13:35. Abfahrt. Das muß man sich mal auf der Zunge zergehen lassen: Acht Entladestellen im Werk, und an einem Freitag um kurz nach halb zwei schicken die mich los.
14:45. Halle 105. Jaa, es ist da, das dringende Zeug, kaum 2 Tage zu spät. Zweimal habe ich es ins Werk gekarrt, heute 5 min mit der Steuerstelle diskutiert, um als erstes hierher fahren zu dürfen, und hier bin ich, 15 min vor Toresschluß! Und was höre ich: „Nee, der zuständige Sachbearbeiter hat heut früher frei, das kann ich nicht annehmen.“ „…?!“
18:15. Mir doch egal. Mein Kollege ist da. Wochenende. Nach mir die Sintflut.

So läuft das. Und nein, das ist keine Ausnahme, weder habe ich drei besonders schlimme Tage ausgesucht noch handelt es sich hier um ein besonders planloses Logistikunternehmen (man lernt ja auch die anderen kennen, wenn man im Fernverkehr dort hinfährt). Das ist einfach so. Die großen Autowerke haben noch nicht gemerkt, daß sie keine Behörden sind, und ihre Logistikdienstleister müssen an allen Enden sparen, auch da, wo es schmerzt — bei den Staplerfahrern zum Beispiel. Daher kamen nämlich die krassen Wartezeiten am Tagesanfang.

Mir waren die nur recht — ein zweites Schläfchen nach dem Frühstück, wie schön. Aber sinnvoll waren sie sicher nicht.

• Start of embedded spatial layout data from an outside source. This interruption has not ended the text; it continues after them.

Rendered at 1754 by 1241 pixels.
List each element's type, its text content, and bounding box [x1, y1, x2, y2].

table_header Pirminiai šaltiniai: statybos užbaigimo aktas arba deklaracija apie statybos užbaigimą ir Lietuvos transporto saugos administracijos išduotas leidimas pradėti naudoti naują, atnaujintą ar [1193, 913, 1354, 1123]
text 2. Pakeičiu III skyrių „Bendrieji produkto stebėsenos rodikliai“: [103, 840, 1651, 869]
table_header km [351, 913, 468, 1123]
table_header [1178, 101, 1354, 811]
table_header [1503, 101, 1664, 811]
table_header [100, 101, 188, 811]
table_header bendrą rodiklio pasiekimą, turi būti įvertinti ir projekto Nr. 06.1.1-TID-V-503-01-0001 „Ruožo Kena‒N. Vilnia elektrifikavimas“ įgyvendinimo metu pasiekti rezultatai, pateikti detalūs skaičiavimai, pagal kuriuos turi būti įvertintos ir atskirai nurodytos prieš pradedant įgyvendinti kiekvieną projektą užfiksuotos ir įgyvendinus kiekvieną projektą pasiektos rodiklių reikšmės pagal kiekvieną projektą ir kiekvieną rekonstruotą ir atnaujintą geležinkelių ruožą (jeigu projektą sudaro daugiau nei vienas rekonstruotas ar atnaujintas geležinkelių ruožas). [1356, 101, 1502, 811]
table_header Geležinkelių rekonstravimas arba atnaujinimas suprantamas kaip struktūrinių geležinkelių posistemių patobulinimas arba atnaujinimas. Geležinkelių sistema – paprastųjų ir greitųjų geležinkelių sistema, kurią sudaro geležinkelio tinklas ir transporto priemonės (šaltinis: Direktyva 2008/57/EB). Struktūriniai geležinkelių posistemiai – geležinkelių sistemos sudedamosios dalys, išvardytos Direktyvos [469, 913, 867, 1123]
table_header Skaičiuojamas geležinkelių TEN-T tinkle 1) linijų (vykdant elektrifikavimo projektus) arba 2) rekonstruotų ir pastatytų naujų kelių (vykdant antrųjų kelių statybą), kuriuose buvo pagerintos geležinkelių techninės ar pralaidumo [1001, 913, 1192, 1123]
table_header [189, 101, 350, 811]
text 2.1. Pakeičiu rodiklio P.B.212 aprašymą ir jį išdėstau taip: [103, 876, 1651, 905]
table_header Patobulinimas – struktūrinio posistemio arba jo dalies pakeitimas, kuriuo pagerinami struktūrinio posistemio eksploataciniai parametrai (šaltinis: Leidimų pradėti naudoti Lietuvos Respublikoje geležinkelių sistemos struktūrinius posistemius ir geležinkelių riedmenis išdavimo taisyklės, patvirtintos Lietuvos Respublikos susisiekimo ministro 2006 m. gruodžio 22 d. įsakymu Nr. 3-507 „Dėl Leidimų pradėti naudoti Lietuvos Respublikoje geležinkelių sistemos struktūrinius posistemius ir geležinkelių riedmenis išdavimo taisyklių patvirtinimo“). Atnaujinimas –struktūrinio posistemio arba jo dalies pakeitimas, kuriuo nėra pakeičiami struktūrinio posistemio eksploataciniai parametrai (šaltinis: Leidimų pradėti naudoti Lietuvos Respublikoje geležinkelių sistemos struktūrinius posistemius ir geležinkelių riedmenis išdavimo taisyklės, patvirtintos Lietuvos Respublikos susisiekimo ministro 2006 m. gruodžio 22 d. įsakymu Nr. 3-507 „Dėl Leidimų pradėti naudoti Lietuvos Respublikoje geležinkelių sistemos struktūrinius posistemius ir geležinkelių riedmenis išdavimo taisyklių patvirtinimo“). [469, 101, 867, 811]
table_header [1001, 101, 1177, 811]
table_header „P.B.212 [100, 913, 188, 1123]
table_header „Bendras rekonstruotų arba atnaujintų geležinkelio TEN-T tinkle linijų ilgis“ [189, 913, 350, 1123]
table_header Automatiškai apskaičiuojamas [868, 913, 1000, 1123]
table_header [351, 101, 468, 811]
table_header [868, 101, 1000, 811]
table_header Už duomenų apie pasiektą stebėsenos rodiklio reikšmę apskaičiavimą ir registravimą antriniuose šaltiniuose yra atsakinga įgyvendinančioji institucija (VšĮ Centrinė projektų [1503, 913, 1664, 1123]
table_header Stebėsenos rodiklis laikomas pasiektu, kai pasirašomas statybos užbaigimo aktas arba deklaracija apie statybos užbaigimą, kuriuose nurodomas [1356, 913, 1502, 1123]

Dabei wäre es mit genug Personal und etwas mehr Planung doch so einfach: man würde die Abfahrtszeit festlegen — sagen wir, auf 07:00 — und dann auch konsequent abfahren, notfalls eben mit halbleerem Auflieger. Wenn die Lagerverantwortlichen ihr Zeug fürs Werk loswerden wollen, lernen sie schnell, daß, was bis 07:00 nicht auf dem Auflieger ist, erst am nächsten Tag weiterkommt. Und von 08:00 bis 16:00 oder so ist genug Zeit, um i.d.R. auch alles loszuwerden im Werk. Wenn man in Ausnahmefällen mal was wieder mitbringt, auch kein Drama — dann läßt man es gleich auf dem Auflieger stehen und lädt bis 07:00 am Folgetag die inzwischen aufgelaufenen Sendungen dazu.

Stark vereinfacht, klar. Es fährt ja auch mehr als ein Lastwagen am Tag vom Logistikunternehmen ins Werk. Prima, dann staffelt man das: einer um 07:00, einer um 09:00 und einer um 11:00. Und alles, was die wieder mitbringen, kommt auf den 07:00-Laster des Folgetages.

Naja. Auch hier gilt wieder, wie immer: Logistik hat nix mit Logik zu tun. Solltet Ihr in letzter Zeit einen Neuwagen gekauft haben: denkt immer dran, es ist fast schon ein Wunder, daß all seine Teile den Weg ins Werk gefunden haben.